Panelists, who include journalists from local papers, said the challenges are varied -- starting with how to bring back the dollars that once relied heavily on advertising to increase readership. As the publisher attempts to determine how to achieve this, it can disappoint some of its most loyal readers who still subscribe and pay money for the content. In Texas, for example, a strong investigative paper covering the southern border doesn’t exist, one panelist said.

Mandy Jenkins -- a journalist who has had to start thinking like a businessperson -- launched Mahoning Matters in Youngstown, Ohio in October 2019 after local paper The Vindicator was sold. Jenkins said the majority of the staff transferred over to this new community paper.

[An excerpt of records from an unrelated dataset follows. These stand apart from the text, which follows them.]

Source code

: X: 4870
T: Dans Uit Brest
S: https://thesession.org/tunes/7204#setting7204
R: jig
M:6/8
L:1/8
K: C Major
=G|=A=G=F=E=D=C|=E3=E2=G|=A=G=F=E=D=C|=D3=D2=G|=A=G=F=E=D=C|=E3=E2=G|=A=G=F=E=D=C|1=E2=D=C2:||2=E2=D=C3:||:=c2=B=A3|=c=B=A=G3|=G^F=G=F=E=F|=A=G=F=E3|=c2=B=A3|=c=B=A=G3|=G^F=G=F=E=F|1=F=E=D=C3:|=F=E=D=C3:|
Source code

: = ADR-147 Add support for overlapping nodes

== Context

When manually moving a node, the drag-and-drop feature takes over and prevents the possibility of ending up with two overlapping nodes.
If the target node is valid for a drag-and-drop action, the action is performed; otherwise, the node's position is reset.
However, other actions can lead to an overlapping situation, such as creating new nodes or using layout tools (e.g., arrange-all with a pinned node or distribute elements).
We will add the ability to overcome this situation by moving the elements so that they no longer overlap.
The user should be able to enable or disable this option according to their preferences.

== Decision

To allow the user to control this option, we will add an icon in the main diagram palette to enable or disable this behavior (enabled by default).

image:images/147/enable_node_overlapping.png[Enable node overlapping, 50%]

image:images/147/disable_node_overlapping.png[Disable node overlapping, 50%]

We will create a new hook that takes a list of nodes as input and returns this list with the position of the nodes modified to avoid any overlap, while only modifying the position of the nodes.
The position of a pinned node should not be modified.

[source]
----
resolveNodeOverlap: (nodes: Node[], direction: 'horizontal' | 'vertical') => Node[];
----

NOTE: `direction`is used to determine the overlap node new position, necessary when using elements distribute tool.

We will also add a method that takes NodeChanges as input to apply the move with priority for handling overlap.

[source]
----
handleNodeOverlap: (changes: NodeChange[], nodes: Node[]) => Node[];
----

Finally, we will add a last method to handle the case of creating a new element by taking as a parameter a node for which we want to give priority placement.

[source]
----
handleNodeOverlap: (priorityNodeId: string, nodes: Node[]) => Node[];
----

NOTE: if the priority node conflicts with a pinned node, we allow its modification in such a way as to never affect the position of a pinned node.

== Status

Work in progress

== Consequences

Partial funding was provided through the Compass Experiment, a local news laboratory founded by McClatchy and Google to explore new sustainable business models for local news.

Can local news create a sustainable business? “Sustainability is incredibly difficult,” Jenkins said.

It’s one thing to hire a great staff that creates great news, she said, and another to gain the trust of local audiences, fills the gaps in the market, and meet businesses and potential donors.

“There’s not a big reliance on programmatic ads, which is the easy thing to do when you get in and start a startup business,” she said.

It’s not a non-profit, but the most promising revenue stream for small publishers points to a “giving program” from readers. “I won’t call it a membership program, yet,” she said. “But we want to turn it into that.”

Working with local foundations that have not traditionally given to news organizations is another way.